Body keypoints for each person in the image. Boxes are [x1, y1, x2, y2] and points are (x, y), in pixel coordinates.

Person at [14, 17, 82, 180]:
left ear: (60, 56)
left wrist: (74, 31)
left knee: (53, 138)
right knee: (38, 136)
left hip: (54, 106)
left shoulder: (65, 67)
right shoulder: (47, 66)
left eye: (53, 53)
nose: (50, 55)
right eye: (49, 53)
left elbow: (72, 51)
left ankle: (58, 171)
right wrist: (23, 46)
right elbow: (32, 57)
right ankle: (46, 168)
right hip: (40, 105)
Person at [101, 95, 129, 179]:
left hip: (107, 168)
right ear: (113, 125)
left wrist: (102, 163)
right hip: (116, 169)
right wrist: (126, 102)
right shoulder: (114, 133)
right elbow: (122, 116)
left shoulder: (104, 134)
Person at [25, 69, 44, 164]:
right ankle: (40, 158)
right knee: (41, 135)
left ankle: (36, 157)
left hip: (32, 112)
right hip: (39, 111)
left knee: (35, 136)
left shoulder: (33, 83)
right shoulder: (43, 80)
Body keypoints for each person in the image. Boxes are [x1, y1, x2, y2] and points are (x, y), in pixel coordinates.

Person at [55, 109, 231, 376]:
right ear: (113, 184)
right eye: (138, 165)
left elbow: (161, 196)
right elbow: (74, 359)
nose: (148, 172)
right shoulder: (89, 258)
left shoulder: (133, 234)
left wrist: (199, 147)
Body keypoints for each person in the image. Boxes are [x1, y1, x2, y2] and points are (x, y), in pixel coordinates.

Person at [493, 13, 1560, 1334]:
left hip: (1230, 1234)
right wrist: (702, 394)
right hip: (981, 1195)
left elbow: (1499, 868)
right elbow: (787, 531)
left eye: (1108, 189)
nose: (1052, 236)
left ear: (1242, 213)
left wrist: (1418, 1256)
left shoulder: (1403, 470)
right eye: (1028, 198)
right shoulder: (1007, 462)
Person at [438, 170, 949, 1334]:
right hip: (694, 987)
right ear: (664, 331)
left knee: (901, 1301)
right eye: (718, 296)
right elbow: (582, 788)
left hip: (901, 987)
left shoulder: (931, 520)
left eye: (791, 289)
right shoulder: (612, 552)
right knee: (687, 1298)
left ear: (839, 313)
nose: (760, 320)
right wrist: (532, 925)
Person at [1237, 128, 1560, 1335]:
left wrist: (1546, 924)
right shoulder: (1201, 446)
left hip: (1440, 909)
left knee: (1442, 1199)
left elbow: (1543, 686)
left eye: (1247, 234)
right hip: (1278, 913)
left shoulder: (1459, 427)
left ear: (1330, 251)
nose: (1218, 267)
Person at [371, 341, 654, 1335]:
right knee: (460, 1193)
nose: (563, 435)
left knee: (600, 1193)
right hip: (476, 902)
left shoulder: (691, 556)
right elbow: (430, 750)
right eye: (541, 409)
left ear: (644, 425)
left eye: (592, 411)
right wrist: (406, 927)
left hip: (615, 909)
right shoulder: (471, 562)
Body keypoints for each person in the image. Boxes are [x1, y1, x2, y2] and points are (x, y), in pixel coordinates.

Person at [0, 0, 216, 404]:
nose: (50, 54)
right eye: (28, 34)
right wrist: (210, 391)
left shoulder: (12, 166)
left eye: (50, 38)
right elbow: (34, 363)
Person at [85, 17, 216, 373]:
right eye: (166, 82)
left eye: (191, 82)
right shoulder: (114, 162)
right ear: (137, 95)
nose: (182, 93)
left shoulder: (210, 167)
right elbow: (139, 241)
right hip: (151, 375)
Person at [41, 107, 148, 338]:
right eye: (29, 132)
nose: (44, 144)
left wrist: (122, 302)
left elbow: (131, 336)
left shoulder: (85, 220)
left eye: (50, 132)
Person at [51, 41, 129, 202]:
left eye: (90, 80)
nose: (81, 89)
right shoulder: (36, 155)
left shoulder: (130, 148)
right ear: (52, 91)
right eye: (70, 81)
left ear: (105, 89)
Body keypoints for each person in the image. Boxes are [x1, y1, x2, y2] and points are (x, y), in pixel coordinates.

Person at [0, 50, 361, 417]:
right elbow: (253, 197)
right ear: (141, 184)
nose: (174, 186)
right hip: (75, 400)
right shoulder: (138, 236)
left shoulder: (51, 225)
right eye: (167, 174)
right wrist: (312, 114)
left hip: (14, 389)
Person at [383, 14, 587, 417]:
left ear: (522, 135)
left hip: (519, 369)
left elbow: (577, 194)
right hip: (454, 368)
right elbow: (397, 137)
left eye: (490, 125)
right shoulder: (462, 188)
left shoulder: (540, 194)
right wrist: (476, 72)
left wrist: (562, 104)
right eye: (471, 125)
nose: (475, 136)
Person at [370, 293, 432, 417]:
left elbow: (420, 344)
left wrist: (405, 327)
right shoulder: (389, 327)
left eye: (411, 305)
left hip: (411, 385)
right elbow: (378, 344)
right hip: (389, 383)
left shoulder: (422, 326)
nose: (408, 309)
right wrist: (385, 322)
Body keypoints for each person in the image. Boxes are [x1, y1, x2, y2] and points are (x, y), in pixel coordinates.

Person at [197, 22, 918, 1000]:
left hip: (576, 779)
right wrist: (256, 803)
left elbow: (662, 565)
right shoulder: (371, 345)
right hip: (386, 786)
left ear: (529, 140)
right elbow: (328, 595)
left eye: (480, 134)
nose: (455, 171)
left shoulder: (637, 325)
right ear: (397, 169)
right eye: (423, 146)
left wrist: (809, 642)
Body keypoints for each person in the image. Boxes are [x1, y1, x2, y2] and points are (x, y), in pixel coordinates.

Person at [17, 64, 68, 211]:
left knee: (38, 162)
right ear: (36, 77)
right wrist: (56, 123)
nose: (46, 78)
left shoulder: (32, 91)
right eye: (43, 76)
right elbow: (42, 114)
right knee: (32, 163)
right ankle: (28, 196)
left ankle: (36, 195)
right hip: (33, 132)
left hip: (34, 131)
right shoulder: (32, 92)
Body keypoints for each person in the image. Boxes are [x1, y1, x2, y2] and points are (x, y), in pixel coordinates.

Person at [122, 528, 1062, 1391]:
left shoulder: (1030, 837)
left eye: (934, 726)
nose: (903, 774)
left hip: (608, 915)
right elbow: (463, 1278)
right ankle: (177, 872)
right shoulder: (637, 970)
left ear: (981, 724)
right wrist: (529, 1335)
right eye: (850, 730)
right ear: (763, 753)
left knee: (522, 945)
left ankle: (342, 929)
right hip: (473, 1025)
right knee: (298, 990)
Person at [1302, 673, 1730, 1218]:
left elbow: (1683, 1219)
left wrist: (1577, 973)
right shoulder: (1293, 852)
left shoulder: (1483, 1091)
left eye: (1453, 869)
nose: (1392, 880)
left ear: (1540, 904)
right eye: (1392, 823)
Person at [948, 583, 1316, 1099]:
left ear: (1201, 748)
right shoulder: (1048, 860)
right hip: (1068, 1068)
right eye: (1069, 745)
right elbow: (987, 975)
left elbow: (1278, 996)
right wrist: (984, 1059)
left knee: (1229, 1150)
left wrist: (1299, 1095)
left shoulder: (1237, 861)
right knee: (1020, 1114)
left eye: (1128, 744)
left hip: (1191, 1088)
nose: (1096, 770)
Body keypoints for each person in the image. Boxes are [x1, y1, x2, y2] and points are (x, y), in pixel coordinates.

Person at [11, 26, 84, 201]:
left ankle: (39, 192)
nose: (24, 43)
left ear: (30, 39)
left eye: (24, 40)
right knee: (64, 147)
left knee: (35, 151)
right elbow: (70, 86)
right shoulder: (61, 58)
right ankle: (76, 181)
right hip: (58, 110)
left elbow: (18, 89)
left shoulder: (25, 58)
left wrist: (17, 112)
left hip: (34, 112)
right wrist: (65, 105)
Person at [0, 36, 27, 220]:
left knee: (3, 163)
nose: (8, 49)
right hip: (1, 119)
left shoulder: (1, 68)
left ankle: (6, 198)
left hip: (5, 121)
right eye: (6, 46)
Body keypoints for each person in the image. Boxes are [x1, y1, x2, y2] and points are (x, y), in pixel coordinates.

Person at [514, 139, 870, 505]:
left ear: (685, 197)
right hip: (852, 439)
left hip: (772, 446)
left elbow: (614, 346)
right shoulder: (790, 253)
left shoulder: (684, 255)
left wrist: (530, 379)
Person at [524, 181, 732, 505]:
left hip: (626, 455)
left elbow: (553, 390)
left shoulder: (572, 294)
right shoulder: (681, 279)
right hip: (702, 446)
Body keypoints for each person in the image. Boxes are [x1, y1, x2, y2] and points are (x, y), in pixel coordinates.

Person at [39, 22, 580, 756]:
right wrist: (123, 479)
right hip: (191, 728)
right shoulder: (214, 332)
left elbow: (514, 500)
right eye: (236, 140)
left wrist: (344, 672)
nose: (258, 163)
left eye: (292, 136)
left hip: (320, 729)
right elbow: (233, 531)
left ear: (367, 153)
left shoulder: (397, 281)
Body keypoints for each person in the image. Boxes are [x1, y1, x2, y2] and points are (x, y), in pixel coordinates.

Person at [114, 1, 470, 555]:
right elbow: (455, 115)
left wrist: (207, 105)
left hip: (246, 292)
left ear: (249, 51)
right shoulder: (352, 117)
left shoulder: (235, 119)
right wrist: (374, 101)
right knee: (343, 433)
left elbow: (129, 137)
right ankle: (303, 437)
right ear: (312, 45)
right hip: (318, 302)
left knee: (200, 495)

★ ★ ★

■ INSTRUCTIONS FOR THE TASK ■
Find the line with "right shoulder: (790, 253)" in the entries above. Retype it and each line after it, exactly, through the line with "left elbow: (129, 137)", and stop there.

■ REPLY ■
right shoulder: (790, 253)
left shoulder: (684, 255)
left wrist: (530, 379)
Person at [524, 181, 732, 505]:
left hip: (626, 455)
left elbow: (553, 390)
left shoulder: (572, 294)
right shoulder: (681, 279)
right hip: (702, 446)
Body keypoints for each person in the image. Boxes are [x1, y1, x2, y2] and points are (x, y), in pixel coordinates.

Person at [39, 22, 580, 756]:
right wrist: (123, 479)
right hip: (191, 728)
right shoulder: (214, 332)
left elbow: (514, 500)
right eye: (236, 140)
left wrist: (344, 672)
nose: (258, 163)
left eye: (292, 136)
left hip: (320, 729)
right elbow: (233, 531)
left ear: (367, 153)
left shoulder: (397, 281)
Body keypoints for each person in the image. Boxes are [x1, y1, x2, y2] and points are (x, y), in pixel coordinates.

Person at [114, 1, 470, 555]:
right elbow: (455, 115)
left wrist: (207, 105)
left hip: (246, 292)
left ear: (249, 51)
right shoulder: (352, 117)
left shoulder: (235, 119)
right wrist: (374, 101)
right knee: (343, 433)
left elbow: (129, 137)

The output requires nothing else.